Taichi Panda: Heroes is the successor to the popular action RPG, Taichi Panda. It takes the theme and mechanics of the original into an entirely new realm -- a massively multiplayer one. This ambitious title is flashy, fast-paced, and a little rough, but it has a lot to offer to certain types of players.
The core of Taichi Panda: Heroes is, of course, the RPG, and if you're the kind of player who loves all of the crunchy bits that come with certain JRPGs and tactical RPGs, you're going to like what Taichi Panda: Heroes has to offer. There is loot to be found, abilities to be upgraded, hero combinations to unlock, runes to slot, and synergies to exploit -- and even at launch there are several possible heroes to collect and use. It can be a little overwhelming at first, but once you figure out how to make use of all your item slots, abilities, and combos, it can be a lot of fun to tweak your hero and your team.
The main form of interaction and progression in Taichi Panda: Heroes is, of course, combat -- and this is really where the game shines. The fighting is fast-paced, exciting to watch, and challenging at high levels of play.
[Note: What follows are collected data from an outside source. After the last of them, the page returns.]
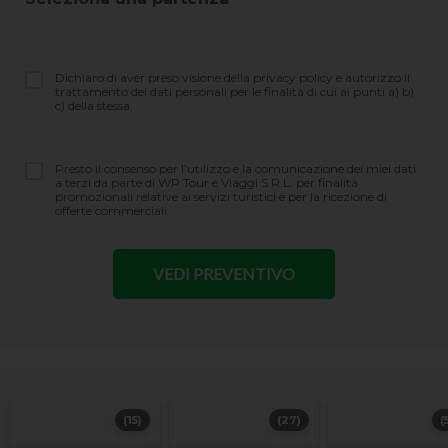
Dichiaro di aver preso visione della privacy policy e autorizzo il
trattamento dei dati personali per le finalità di cui ai punti a) b)
c) della stessa.
Presto il consenso per l’utilizzo e la comunicazione dei miei dati
a terzi da parte di WP Tour e Viaggi S.R.L. per finalità
promozionali relative ai servizi turistici e per la ricezione di
offerte commerciali.
(15)
(27)
(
You can play as actively or passively as you want -- there are options to automate almost all of your character's actions (which can be a good choice if you're grinding or if you're playing on a smaller device). But even when the combat is un-interactive, you're still responsible for putting together a strong team with abilities that work together.
The game has astonishingly good graphics for a mobile game, and even during huge fights with tons of enemies it didn't chug or slow down, even on an older device.
There's also a robust team-based component that lets you work with other players to run dungeons, take down bosses, and complete objectives together, and this is naturally the end-game for Taichi Panda: Heroes. The netcode and connectivity of these adventures works surprisingly well for a mobile game, and you can adventure as easily and smoothly as you would in any full MMO.
Even though Taichi Panda: Heroes has a distinctly non-mobile level of sophistication when it comes to graphics and gameplay, there is no mistaking it for a mobile game -- it's got all of the bells and whistles that come with that designation. It's free-to-play, which is exactly what it sounds like -- the number of quests and mini-games you can engage in is limited by your stamina, which regenerates on a timer, but you can use real money to purchase more playtime, or cosmetics, or boosts, or really anything you want.
It's not explicitly pay-to-win -- the biggest thing slowing your progression down is your level, which goes up the more you play. And unless you're really grinding out the instances, you should have more than enough stamina to play when you want to. Snail Games is also really good about giving out free stuff -- rewards for logging in, for reaching milestones, as compensation if there are network issues, etc. My bags were full of goodies just from playing regularly during the trial period.
The bigger issue is that all of this is kind of busy -- there are tons of notifications, boxes to click, currencies to track, and icons cluttering the screen. A little UI improvement would go a long way toward making the game more playable.
Taichi Panda: Heroes has some kinks to work out (server stability and bugs are an issue as well), but at the end of the day, the game is fun. If you like loot-pinata ARPGs like Diablo 3, you'll probably enjoy the fast-paced smash-and-grab playstyle of Taichi Panda: Heroes, and it has the advantage of letting you play with your friends. It wouldn't be very competitive as a fully-fledged desktop or console game, but as a mobile offering, it's impressive. And if Snail Games continues to work on improving the design and the stability of Taichi Panda: Heroes, it could easily go from good to great.
Disclaimer: The reviewer was gifted in-game currency for the purpose of this review.